What the task requires: Please give back only the lines below from the one containing "la débil imágen idol apenas se" to the one containing "Réflexion éthique", each repeated word for word, both ends included.

▬▬▬

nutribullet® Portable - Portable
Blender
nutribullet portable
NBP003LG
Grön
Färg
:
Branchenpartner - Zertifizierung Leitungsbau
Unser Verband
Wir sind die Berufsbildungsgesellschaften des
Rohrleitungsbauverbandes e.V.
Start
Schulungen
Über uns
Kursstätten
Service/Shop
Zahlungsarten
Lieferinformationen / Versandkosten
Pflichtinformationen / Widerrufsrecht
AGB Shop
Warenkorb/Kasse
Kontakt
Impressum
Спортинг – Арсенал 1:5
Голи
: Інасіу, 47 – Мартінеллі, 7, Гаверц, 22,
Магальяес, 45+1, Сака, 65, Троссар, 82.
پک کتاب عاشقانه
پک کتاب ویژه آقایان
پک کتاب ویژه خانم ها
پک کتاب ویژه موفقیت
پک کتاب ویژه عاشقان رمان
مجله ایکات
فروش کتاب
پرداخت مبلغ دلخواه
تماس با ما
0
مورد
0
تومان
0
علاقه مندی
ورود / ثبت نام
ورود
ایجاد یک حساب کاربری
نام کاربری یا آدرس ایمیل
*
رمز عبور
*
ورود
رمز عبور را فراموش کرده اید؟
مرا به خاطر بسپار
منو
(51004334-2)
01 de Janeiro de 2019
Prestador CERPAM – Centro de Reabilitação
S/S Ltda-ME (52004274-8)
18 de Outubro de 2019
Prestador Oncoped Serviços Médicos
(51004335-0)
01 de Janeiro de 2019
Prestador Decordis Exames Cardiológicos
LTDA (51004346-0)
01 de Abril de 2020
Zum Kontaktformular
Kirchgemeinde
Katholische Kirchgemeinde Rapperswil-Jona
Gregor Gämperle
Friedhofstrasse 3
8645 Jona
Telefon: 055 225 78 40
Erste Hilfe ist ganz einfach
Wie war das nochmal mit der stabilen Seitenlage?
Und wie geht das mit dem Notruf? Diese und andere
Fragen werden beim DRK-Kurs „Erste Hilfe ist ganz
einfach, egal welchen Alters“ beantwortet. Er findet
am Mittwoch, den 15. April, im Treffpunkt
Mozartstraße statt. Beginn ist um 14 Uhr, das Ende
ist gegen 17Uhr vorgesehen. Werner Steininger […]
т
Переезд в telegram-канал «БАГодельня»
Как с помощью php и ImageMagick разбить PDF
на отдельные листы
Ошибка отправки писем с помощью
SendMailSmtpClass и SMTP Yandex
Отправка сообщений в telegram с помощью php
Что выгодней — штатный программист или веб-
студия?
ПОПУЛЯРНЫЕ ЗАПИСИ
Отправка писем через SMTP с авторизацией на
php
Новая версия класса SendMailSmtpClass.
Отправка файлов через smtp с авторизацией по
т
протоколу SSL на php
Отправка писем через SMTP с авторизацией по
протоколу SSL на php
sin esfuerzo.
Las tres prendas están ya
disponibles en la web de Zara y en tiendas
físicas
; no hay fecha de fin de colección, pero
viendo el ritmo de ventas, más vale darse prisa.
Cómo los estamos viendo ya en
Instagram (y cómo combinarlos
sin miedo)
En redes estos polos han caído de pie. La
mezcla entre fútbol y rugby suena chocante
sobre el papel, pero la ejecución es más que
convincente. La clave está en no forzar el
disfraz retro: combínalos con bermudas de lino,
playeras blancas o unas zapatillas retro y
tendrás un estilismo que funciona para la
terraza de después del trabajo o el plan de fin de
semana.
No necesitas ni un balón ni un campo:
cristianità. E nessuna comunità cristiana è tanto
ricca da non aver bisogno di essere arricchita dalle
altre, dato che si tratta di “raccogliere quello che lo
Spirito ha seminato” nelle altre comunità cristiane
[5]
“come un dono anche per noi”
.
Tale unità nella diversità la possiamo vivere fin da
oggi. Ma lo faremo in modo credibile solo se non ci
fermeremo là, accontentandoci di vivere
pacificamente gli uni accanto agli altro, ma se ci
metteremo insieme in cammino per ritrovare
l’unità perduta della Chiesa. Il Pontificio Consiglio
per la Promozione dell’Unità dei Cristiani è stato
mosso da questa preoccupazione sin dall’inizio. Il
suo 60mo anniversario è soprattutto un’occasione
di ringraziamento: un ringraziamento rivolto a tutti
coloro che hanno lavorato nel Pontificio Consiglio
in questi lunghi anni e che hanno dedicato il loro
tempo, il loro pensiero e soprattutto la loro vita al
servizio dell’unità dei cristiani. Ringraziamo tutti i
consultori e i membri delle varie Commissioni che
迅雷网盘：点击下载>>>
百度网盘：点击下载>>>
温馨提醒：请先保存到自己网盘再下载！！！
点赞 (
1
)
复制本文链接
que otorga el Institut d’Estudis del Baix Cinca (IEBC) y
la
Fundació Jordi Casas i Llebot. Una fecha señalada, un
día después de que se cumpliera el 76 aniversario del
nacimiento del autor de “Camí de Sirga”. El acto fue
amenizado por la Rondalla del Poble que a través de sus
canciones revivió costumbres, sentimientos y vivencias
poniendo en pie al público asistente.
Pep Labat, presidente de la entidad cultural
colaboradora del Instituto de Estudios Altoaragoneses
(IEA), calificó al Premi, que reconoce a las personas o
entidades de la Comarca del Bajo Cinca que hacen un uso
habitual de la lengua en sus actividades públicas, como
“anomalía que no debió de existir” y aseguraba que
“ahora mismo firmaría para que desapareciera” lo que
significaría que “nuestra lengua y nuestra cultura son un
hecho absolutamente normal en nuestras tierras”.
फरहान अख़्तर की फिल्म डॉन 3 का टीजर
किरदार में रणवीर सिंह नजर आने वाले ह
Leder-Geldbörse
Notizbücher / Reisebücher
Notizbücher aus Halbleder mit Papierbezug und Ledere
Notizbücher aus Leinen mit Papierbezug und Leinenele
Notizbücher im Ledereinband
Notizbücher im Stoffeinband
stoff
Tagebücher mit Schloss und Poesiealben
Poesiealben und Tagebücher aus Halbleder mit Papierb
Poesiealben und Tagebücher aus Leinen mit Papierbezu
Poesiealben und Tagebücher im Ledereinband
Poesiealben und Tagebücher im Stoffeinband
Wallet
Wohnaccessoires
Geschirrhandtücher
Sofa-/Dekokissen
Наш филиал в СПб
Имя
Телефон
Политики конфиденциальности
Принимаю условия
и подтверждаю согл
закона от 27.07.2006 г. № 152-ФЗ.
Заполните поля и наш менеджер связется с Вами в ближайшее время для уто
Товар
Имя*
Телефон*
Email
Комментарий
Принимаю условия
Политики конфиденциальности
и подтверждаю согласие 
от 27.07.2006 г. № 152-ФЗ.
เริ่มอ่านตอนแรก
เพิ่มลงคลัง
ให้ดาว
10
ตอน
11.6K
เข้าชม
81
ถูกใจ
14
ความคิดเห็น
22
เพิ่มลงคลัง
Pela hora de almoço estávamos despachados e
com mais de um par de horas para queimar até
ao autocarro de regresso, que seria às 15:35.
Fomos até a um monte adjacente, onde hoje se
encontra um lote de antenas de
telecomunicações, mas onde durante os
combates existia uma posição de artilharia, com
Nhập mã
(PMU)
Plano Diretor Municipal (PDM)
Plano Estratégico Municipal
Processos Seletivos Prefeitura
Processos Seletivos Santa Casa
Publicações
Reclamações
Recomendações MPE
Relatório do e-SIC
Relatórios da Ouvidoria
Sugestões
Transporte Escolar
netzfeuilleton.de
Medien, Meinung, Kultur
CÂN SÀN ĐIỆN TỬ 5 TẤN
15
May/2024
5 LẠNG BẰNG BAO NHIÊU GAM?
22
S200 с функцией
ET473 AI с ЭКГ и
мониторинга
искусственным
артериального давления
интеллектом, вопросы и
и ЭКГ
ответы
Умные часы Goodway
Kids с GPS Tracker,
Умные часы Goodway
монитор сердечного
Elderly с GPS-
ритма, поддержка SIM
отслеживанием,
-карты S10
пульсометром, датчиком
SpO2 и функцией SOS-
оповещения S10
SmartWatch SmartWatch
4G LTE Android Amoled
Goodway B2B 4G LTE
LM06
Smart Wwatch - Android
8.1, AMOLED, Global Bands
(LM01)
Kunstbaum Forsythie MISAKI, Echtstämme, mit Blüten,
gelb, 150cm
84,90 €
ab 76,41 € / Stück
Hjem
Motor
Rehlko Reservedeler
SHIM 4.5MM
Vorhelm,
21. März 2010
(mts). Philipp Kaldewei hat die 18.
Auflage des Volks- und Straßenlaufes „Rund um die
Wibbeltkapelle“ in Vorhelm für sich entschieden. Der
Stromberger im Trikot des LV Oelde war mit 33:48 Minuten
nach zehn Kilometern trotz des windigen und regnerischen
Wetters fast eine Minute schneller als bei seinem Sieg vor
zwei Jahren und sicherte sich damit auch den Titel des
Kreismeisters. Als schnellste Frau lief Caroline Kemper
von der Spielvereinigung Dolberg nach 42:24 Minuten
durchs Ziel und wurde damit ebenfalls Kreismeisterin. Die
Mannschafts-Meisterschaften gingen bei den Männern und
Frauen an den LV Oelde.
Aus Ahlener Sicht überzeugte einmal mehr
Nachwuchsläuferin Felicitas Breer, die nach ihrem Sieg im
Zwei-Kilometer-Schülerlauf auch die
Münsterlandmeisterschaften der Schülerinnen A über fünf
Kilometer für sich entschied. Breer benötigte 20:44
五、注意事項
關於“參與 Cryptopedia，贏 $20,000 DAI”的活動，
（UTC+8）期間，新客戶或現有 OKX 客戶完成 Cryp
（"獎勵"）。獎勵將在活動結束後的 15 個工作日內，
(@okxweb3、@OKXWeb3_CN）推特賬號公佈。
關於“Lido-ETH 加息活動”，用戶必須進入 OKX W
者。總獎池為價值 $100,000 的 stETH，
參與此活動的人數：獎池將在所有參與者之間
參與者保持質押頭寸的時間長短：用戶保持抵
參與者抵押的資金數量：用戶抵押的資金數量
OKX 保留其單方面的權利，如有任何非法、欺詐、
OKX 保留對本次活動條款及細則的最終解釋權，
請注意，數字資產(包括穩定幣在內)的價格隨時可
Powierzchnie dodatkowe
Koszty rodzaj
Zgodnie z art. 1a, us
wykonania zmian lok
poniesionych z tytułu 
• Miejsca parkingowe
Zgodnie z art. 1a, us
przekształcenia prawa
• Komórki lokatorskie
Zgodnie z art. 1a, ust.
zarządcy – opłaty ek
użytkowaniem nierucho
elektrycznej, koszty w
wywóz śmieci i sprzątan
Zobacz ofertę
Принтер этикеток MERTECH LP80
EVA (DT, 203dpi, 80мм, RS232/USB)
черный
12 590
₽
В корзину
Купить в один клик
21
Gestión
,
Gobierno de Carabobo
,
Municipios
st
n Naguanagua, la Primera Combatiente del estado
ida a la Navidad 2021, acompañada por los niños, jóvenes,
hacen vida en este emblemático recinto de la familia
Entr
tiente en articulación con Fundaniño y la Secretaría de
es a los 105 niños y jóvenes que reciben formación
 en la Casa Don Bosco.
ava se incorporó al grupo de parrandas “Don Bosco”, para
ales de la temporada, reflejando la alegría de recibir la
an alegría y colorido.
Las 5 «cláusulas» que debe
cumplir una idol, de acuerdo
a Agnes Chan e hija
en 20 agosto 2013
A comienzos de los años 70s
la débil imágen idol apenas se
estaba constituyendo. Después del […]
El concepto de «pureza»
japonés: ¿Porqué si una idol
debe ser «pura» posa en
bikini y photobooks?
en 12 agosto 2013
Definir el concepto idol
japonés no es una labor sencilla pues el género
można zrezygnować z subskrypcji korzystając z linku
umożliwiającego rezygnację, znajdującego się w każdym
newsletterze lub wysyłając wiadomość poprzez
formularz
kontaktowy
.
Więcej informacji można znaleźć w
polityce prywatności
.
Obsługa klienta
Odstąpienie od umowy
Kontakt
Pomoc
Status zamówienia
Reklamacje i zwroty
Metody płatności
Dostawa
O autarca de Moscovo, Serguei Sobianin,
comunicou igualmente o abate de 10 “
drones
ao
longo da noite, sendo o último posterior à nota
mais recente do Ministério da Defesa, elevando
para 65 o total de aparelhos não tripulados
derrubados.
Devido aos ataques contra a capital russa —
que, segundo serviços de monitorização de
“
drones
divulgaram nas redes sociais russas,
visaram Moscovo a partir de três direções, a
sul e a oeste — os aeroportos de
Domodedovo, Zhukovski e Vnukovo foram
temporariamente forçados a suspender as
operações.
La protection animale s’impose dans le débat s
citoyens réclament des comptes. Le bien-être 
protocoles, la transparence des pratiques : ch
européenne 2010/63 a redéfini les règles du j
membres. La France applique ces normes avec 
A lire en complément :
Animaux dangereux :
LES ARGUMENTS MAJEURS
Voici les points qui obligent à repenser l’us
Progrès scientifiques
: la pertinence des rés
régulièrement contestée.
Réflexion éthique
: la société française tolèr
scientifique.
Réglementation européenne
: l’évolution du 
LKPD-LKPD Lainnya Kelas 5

▬▬▬

Completed task:
la débil imágen idol apenas se
estaba constituyendo. Después del […]
El concepto de «pureza»
japonés: ¿Porqué si una idol
debe ser «pura» posa en
bikini y photobooks?
en 12 agosto 2013
Definir el concepto idol
japonés no es una labor sencilla pues el género
można zrezygnować z subskrypcji korzystając z linku
umożliwiającego rezygnację, znajdującego się w każdym
newsletterze lub wysyłając wiadomość poprzez
formularz
kontaktowy
.
Więcej informacji można znaleźć w
polityce prywatności
.
Obsługa klienta
Odstąpienie od umowy
Kontakt
Pomoc
Status zamówienia
Reklamacje i zwroty
Metody płatności
Dostawa
O autarca de Moscovo, Serguei Sobianin,
comunicou igualmente o abate de 10 “
drones
ao
longo da noite, sendo o último posterior à nota
mais recente do Ministério da Defesa, elevando
para 65 o total de aparelhos não tripulados
derrubados.
Devido aos ataques contra a capital russa —
que, segundo serviços de monitorização de
“
drones
divulgaram nas redes sociais russas,
visaram Moscovo a partir de três direções, a
sul e a oeste — os aeroportos de
Domodedovo, Zhukovski e Vnukovo foram
temporariamente forçados a suspender as
operações.
La protection animale s’impose dans le débat s
citoyens réclament des comptes. Le bien-être 
protocoles, la transparence des pratiques : ch
européenne 2010/63 a redéfini les règles du j
membres. La France applique ces normes avec 
A lire en complément :
Animaux dangereux :
LES ARGUMENTS MAJEURS
Voici les points qui obligent à repenser l’us
Progrès scientifiques
: la pertinence des rés
régulièrement contestée.
Réflexion éthique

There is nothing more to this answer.